During Booty's nine games as a starter, LSU went 6–3 as he threw 17 touchdowns and 14 interceptions. He finished his sophomore season with 2,121 passing yards, which at the time was the third-best performance by a sophomore in school history behind Jeff Wickersham in 1983 (2,542 yards) and Tommy Hodson in 1987 (2,125 yards).

At the end of the 2000 season, LSU won the Peach Bowl, 28–14, over No. 15 Georgia Tech. Booty played the first half and completed 42.1% of his passes with no touchdowns or interceptions. Trailing 14–3 at halftime, Saban yanked Booty and inserted Davey, who helped the Tigers outscore the Yellow Jackets 25–0 in the second half.

==Professional football career==

Booty was taken as the 177th pick (6th round) of the 2001 NFL draft by the Seattle Seahawks.

Booty signed with the Cleveland Browns in 2001, but he was waived in 2003.

Pre-draft measurables
| Height | Weight | Arm length | Hand span | 40-yard dash | 10-yard split | 20-yard split | 20-yard shuttle | Three-cone drill | Vertical jump | Broad jump | Wonderlic |
| 6 ft 2+1⁄2 in (1.89 m) | 221 lb (100 kg) | 32 in (0.81 m) | 9+1⁄2 in (0.24 m) | 4.90 s | 1.77 s | 2.84 s | 4.48 s | 7.54 s | 29.5 in (0.75 m) | 8 ft 9 in (2.67 m) | 27 |
All values from NFL Combine

==Personal life==
One of Booty's younger brothers, Abram, was a wide receiver at LSU (1997–1999), Valdosta State University (2000) and a Cleveland Browns wide receiver in 2001. Another brother, John David Booty, was the starting quarterback at USC in 2007, and was drafted by the Minnesota Vikings in 2008. John David quarterbacked USC's victories over Michigan and Illinois in the 2007 and 2008 Rose Bowls, respectively. Booty's nephew, General, played college football as a quarterback for the Oklahoma Sooners and Louisiana-Monroe Warhawks. His son, Parker Fulghum, is a wide receiver for Clemson.

He was formerly the spokesperson for TrueMRI in Beverly Hills, California, and has been involved with numerous radio and television commentating work in sports, including Sirius, Fox Sports, ESPN Radio.

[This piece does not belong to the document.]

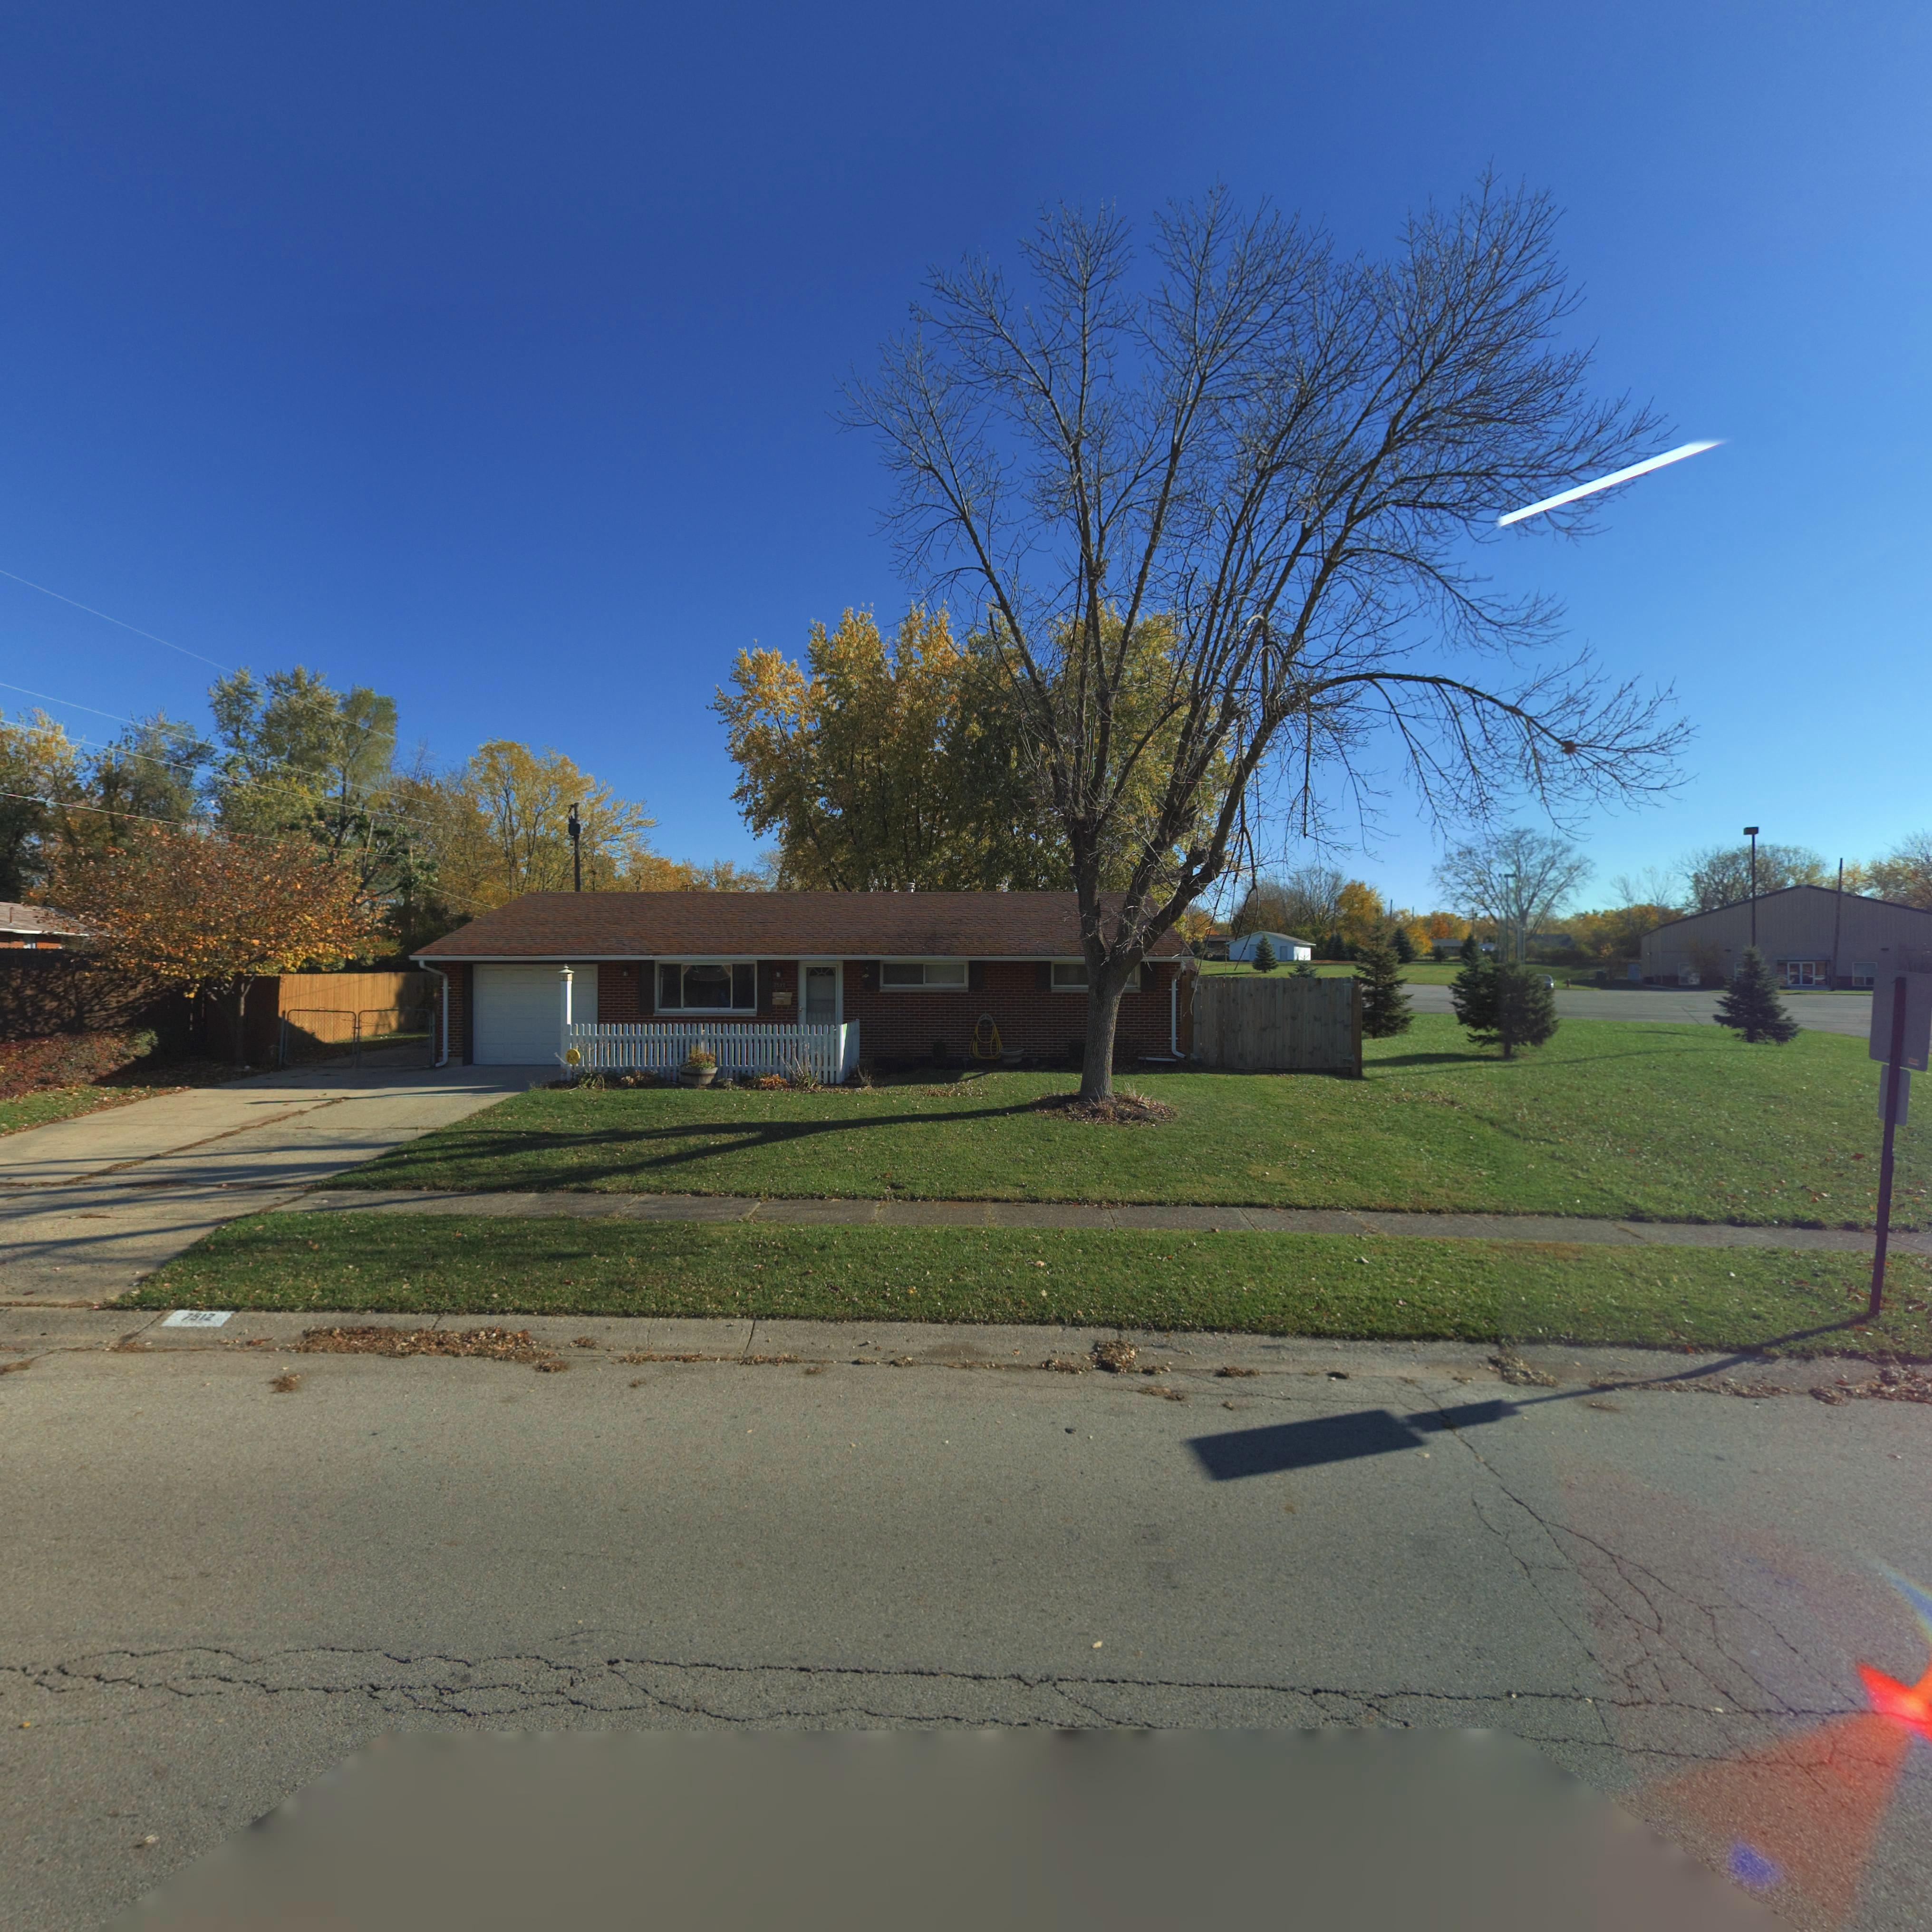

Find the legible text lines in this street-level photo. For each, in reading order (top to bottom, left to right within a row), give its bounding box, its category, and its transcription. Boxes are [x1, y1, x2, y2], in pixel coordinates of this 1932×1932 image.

Josh won the MLB Network reality show "The Next Knuckler", hosted by former Boston Red Sox players Tim Wakefield and Kevin Millar. The show also included football players Doug Flutie, John David Booty, David Greene, and Ryan Perrilloux. For winning, he got a chance to go to spring training with the Arizona Diamondbacks as a pitcher, even though his baseball rights technically still belonged to the Marlins. He struggled with his command while pitching in minor league spring training games and was released on March 28.